[[ PAGE EXCERPT open ]]
Every year since 1998, the Edge.org website has asked a fundamental, heavy question and then sought responses from hundreds of great minds from all around the world.
In 2011 Edge.org asked “What scientific concept would improve everybody’s cognitive toolkit?”. There were 166 responses from luminaries such as Daniel Kahneman, Richard Dawkins, Vilayanur Ramachandran and Steven Pinker.
Neuroscientist David M Eagleman suggested the concept of the umwelt:
“In 1909, the biologist Jakob von Uexküll introduced the concept of the umwelt. He wanted a word to express a simple (but often overlooked) observation: different animals in the same ecosystem pick up on different environmental signals… The small subset of the world that an animal is able to detect is its umwelt. The bigger reality, whatever that might mean, is called the umgebung.
The interesting part is that each organism presumably assumes its umwelt to be the entire objective reality “out there.” In the movie The Truman Show, the eponymous Truman lives in a world completely constructed around him by an intrepid television producer. At one point an interviewer asks the producer, “Why do you think Truman has never come close to discovering the true nature of his world?” The producer replies, “We accept the reality of the world with which we’re presented.” We accept our umwelt and stop there.
The more science taps into these hidden channels, the more it becomes clear that our brains are tuned to detect a shockingly small fraction of the surrounding reality. Our sensorium is enough to get by in our ecosystem, but is does not approximate the larger picture.
I think it would be useful if the concept of the umwelt were embedded in the public lexicon. It neatly captures the idea of limited knowledge, of unobtainable information, and of unimagined possibilities.”
In the strictest sense, the idea of the umwelt was used to consider an animal’s unique experience of the world at, roughly speaking, a species level. A useful tool when considering how the umwelt of a bat is going to differ from that of a human – a point that has had considerable thought given to it.
In a looser sense, I think the idea of an umwelt can also capture, in one elegant word, a whole range of vital clinical concepts- subjective experience, the lived world of an individual, the lived experience of pain, perception and experience as an active output; a construct, the very special, distinctive, personal story of every human animal that walks through the door.
In this sense, if a pain experience is part of your umwelt, who am I, or anyone for that matter, to question the veridicality of that experience?
If the concept and acceptance of a unique, first-person umwelt was used in this manner from the very beginning of neuroscience and pain science, would we be further down the road to understand the brain, mind and pain? Might we have avoided all the “if we can’t see it on x-ray then it mustn’t really be hurting” wrong turns and “pain is activity in nociceptors and nociceptive pathways” dead-ends?
In the first year of asking heavy questions, Edge.org asked Francisco Varela “What questions are you asking yourself?” Varela’s response links nicely with the idea of the umwelt:
“Why is our western civilization so reluctant to accept subjective, first-hand experience as fundamental data? In close association: why the reluctance to consider one’s experience as a realm to be explored with a discipline just as rigorous as the one invented by science for material phenomena?”
[[ PAGE EXCERPT closed ]]
[[ PROVIDED INFORMATION open ]]
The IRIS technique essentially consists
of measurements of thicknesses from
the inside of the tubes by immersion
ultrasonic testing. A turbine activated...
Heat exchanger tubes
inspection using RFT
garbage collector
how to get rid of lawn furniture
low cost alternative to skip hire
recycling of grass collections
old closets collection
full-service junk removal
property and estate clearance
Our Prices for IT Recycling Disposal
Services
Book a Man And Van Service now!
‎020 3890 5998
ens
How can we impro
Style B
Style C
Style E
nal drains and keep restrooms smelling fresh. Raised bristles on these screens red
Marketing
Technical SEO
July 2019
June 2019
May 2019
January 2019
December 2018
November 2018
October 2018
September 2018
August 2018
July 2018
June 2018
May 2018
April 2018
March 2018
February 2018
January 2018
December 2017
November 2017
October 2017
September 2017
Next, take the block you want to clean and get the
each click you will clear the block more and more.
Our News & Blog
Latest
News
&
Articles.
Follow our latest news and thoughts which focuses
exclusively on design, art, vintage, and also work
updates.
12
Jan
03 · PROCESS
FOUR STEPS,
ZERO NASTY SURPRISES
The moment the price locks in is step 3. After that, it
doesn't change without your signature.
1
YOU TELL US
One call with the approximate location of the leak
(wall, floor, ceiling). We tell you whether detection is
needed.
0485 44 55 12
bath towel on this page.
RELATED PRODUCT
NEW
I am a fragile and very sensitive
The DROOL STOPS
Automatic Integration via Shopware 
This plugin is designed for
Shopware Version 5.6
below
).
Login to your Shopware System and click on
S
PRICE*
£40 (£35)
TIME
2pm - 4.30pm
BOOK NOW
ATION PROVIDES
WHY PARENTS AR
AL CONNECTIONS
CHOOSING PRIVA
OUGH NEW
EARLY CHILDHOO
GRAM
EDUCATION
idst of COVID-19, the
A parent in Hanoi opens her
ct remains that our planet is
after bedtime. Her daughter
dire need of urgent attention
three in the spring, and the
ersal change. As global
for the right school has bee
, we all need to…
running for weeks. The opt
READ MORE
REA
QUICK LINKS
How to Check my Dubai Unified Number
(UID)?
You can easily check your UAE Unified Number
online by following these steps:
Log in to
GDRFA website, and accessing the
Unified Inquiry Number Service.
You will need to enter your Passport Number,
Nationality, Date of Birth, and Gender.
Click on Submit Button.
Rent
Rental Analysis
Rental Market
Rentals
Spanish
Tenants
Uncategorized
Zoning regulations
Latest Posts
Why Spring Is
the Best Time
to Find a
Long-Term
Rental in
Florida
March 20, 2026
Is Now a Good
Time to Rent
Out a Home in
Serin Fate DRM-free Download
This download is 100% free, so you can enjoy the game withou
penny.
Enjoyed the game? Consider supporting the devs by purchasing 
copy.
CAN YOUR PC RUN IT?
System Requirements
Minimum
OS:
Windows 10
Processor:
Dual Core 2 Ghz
[[ PROVIDED INFORMATION closed ]]
THE PROBLEM:
Reproduce the passage from the umwelt text above word for word. Begin at the words "I think it would" and stop after "through the door.".

SOLUTION FOR THIS PROBLEM:
I think it would be useful if the concept of the umwelt were embedded in the public lexicon. It neatly captures the idea of limited knowledge, of unobtainable information, and of unimagined possibilities.”
In the strictest sense, the idea of the umwelt was used to consider an animal’s unique experience of the world at, roughly speaking, a species level. A useful tool when considering how the umwelt of a bat is going to differ from that of a human – a point that has had considerable thought given to it.
In a looser sense, I think the idea of an umwelt can also capture, in one elegant word, a whole range of vital clinical concepts- subjective experience, the lived world of an individual, the lived experience of pain, perception and experience as an active output; a construct, the very special, distinctive, personal story of every human animal that walks through the door.